Int J Surg Case Rep. 2016;28:131-134. doi: 10.1016/j.ijscr.2016.09.035. Epub 2016 Sep 26.
Inferior pancreatico-duodenal artery (IPDA) aneurysms are very rare and commonly associated with coeliac axis stenosis or occlusion due to atherosclerosis, thrombosis or median arcuate ligament syndrome. We present a case of a surgical repair of an IPDA aneurysm with the use of a supra-coeliac aorto-hepatic bypass with a polytetrafluoroethylene (PTFE) graft, following a failed initial attempt at an endovascular repair.
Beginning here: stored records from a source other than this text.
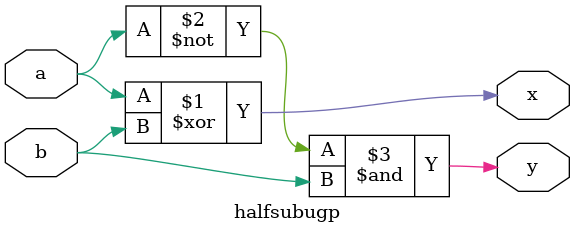
<source format=v>
module halfsubugp(x,y,a,b);
	output x,y;
	input a,b;
	xor(x,a,b);
	and(y,~a,b);
endmodule


</source>
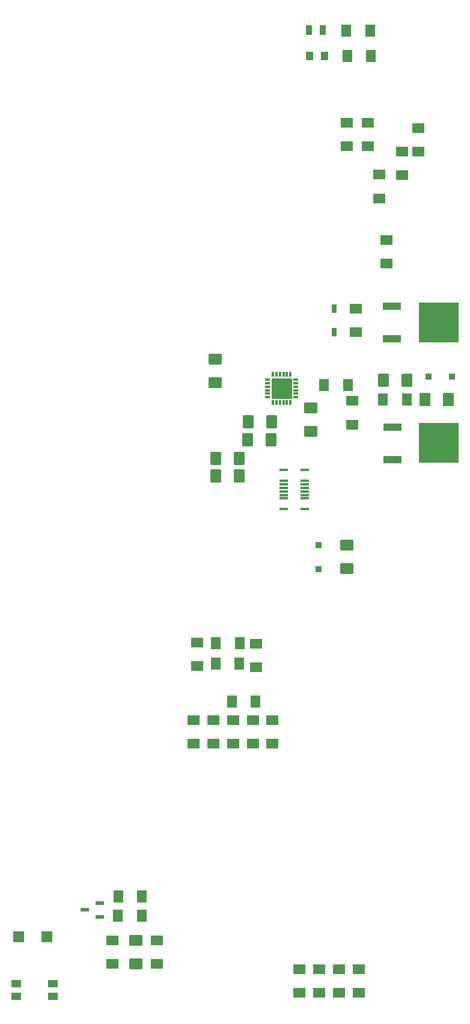
<source format=gtp>
G04*
G04 #@! TF.GenerationSoftware,Altium Limited,Altium Designer,25.8.1 (18)*
G04*
G04 Layer_Color=8421504*
%FSLAX44Y44*%
%MOMM*%
G71*
G04*
G04 #@! TF.SameCoordinates,F16540CA-DAB0-446D-89C1-54077F02B76C*
G04*
G04*
G04 #@! TF.FilePolarity,Positive*
G04*
G01*
G75*
G04:AMPARAMS|DCode=10|XSize=1.6mm|YSize=1.82mm|CornerRadius=0.2mm|HoleSize=0mm|Usage=FLASHONLY|Rotation=0.000|XOffset=0mm|YOffset=0mm|HoleType=Round|Shape=RoundedRectangle|*
%AMROUNDEDRECTD10*
21,1,1.6000,1.4200,0,0,0.0*
21,1,1.2000,1.8200,0,0,0.0*
1,1,0.4000,0.6000,-0.7100*
1,1,0.4000,-0.6000,-0.7100*
1,1,0.4000,-0.6000,0.7100*
1,1,0.4000,0.6000,0.7100*
%
%ADD10ROUNDEDRECTD10*%
%ADD11R,0.7500X0.3000*%
%ADD12R,1.1500X0.3000*%
%ADD13R,1.4000X1.7300*%
%ADD14R,1.7300X1.4000*%
%ADD15R,0.8500X0.8500*%
%ADD16R,2.8500X2.8500*%
%ADD17R,0.3000X0.7500*%
G04:AMPARAMS|DCode=18|XSize=1.6mm|YSize=1.82mm|CornerRadius=0.2mm|HoleSize=0mm|Usage=FLASHONLY|Rotation=90.000|XOffset=0mm|YOffset=0mm|HoleType=Round|Shape=RoundedRectangle|*
%AMROUNDEDRECTD18*
21,1,1.6000,1.4200,0,0,90.0*
21,1,1.2000,1.8200,0,0,90.0*
1,1,0.4000,0.7100,0.6000*
1,1,0.4000,0.7100,-0.6000*
1,1,0.4000,-0.7100,-0.6000*
1,1,0.4000,-0.7100,0.6000*
%
%ADD18ROUNDEDRECTD18*%
%ADD19R,0.8500X0.8500*%
%ADD20R,1.3000X0.6000*%
%ADD21R,1.4500X1.0000*%
%ADD22R,2.6000X1.0600*%
%ADD23R,5.7000X5.6320*%
%ADD24R,0.7500X1.2500*%
%ADD25R,0.9000X1.4000*%
%ADD26R,1.1000X1.3000*%
%ADD27R,1.6000X1.6500*%
D10*
X658785Y943501D02*
D03*
X691985D02*
D03*
X987020Y1026413D02*
D03*
X704900Y995820D02*
D03*
X704269Y970420D02*
D03*
X659180Y919620D02*
D03*
X692380D02*
D03*
X738100Y995820D02*
D03*
X737470Y970420D02*
D03*
X953820Y1026413D02*
D03*
X928600Y1054240D02*
D03*
X895400D02*
D03*
D11*
X731980Y1049800D02*
D03*
Y1029800D02*
D03*
Y1034800D02*
D03*
Y1039800D02*
D03*
Y1044800D02*
D03*
Y1054800D02*
D03*
X771980D02*
D03*
Y1049800D02*
D03*
Y1044800D02*
D03*
Y1034800D02*
D03*
Y1029800D02*
D03*
Y1039800D02*
D03*
D12*
X784850Y907500D02*
D03*
Y927500D02*
D03*
X755150D02*
D03*
X784850Y872500D02*
D03*
X755150D02*
D03*
Y892500D02*
D03*
Y897500D02*
D03*
Y902500D02*
D03*
Y907500D02*
D03*
X784850Y902500D02*
D03*
Y897500D02*
D03*
Y892500D02*
D03*
X755150Y887500D02*
D03*
Y912500D02*
D03*
X784850Y887500D02*
D03*
Y912500D02*
D03*
D13*
X877995Y1510560D02*
D03*
X876768Y1546120D02*
D03*
X715400Y602007D02*
D03*
X555380Y327687D02*
D03*
X692620Y683513D02*
D03*
X659020D02*
D03*
X658940Y655347D02*
D03*
X692540D02*
D03*
X681800Y602007D02*
D03*
X811420Y1046733D02*
D03*
X845020D02*
D03*
X894920Y1026413D02*
D03*
X928520D02*
D03*
X844395Y1510560D02*
D03*
X843168Y1546120D02*
D03*
X521780Y327687D02*
D03*
X521480Y299973D02*
D03*
X555080D02*
D03*
D14*
X843533Y1416440D02*
D03*
X833147Y191660D02*
D03*
X861087D02*
D03*
X632713Y684920D02*
D03*
X711453Y575700D02*
D03*
X655573D02*
D03*
X805207Y191660D02*
D03*
X777267D02*
D03*
X627633Y575700D02*
D03*
X576607Y232300D02*
D03*
X513333Y265820D02*
D03*
X873787Y1416520D02*
D03*
Y1382920D02*
D03*
X716307Y683337D02*
D03*
Y649737D02*
D03*
X683513Y542100D02*
D03*
Y575700D02*
D03*
X711453Y542100D02*
D03*
X739167Y575780D02*
D03*
Y542180D02*
D03*
X777267Y225260D02*
D03*
X805207D02*
D03*
X833147D02*
D03*
X861087D02*
D03*
X632713Y651320D02*
D03*
X655573Y542100D02*
D03*
X627633D02*
D03*
X851153Y1024990D02*
D03*
Y991390D02*
D03*
X856233Y1154820D02*
D03*
Y1121220D02*
D03*
X899413Y1217740D02*
D03*
Y1251340D02*
D03*
X944907Y1408900D02*
D03*
Y1375300D02*
D03*
X922047Y1375880D02*
D03*
Y1342280D02*
D03*
X889140Y1343085D02*
D03*
Y1309484D02*
D03*
X843533Y1382840D02*
D03*
X576607Y265900D02*
D03*
X513333Y232220D02*
D03*
D15*
X992250Y1059320D02*
D03*
X958750D02*
D03*
D16*
X751980Y1042300D02*
D03*
D17*
X754480Y1022300D02*
D03*
X739480D02*
D03*
X764480D02*
D03*
X759480D02*
D03*
X749480D02*
D03*
X744480D02*
D03*
X739480Y1062300D02*
D03*
X749480D02*
D03*
X754480D02*
D03*
X759480D02*
D03*
X764480D02*
D03*
X744480D02*
D03*
D18*
X792620Y981760D02*
D03*
X658000Y1083540D02*
D03*
X843420Y788720D02*
D03*
X658000Y1050340D02*
D03*
X843420Y821920D02*
D03*
X792620Y1014960D02*
D03*
X546240Y265660D02*
D03*
Y232460D02*
D03*
D19*
X803670Y788250D02*
D03*
Y821750D02*
D03*
D20*
X495780Y317973D02*
D03*
X474780Y308473D02*
D03*
X495780Y298973D02*
D03*
D21*
X429750Y187220D02*
D03*
X378250D02*
D03*
Y204220D02*
D03*
X429750D02*
D03*
D22*
X907870Y942490D02*
D03*
Y988210D02*
D03*
X907460Y1112650D02*
D03*
Y1158370D02*
D03*
D23*
X973370Y965360D02*
D03*
X972960Y1135520D02*
D03*
D24*
X825640Y1121560D02*
D03*
Y1154560D02*
D03*
D25*
X790740Y1547000D02*
D03*
X809740D02*
D03*
D26*
X791008Y1510447D02*
D03*
X812008D02*
D03*
D27*
X421460Y270628D02*
D03*
X381460D02*
D03*
M02*

</source>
A 75 year old female, who was under investigation for night sweats, was referred to our team with an incidental finding of a 19mm fusiform IPDA aneurysm. Initial attempt at endovascular coiling of the aneurysm was unsuccessful. Elective surgical repair involved excision of the aneurysm and to restore arterial inflow to the hepatic artery, a PTFE bypass graft was used from the supra-coeliac aorta to the hepatic artery. The patient was well 2 months following the procedure with a patent graft shown on contrast enhanced computer tomography (ceCT).
Management options for IPDA aneurysms include radiologically guided endovascular approach or surgical repair. Given the high mortality of greater than 50% with ruptured aneurysms intervention is indicated in all detected cases.
Surgical excision with bypass grafting from the supra-coeliac aorta, as reported by our team, represents a satisfactory management option in patients where interventional approaches have failed or are not appropriate.
胰十二指肠下动脉(IPDA)动脉瘤非常罕见,通常与因动脉粥样硬化、血栓形成或正中弓状韧带综合征导致的腹腔干狭窄或闭塞相关。我们报告一例IPDA动脉瘤的手术修复病例,该患者在首次血管内修复尝试失败后,使用聚四氟乙烯(PTFE)移植物进行了腹腔干上方主动脉-肝旁路手术。
一名75岁女性因盗汗接受检查,偶然发现一个19mm的梭形IPDA动脉瘤,遂转诊至我们团队。对该动脉瘤进行血管内栓塞的首次尝试未成功。择期手术修复包括切除动脉瘤,并为恢复肝动脉的血流,使用PTFE旁路移植物从腹腔干上方主动脉连接至肝动脉。术后2个月患者情况良好,增强计算机断层扫描(ceCT)显示移植物通畅。
IPDA动脉瘤的治疗选择包括放射学引导下的血管内治疗或手术修复。鉴于动脉瘤破裂的死亡率高于50%,所有检测到的病例均需进行干预。
如我们团队所报告的,采用腹腔干上方主动脉旁路移植术进行手术切除,对于介入治疗失败或不适用的患者而言,是一种令人满意的治疗选择。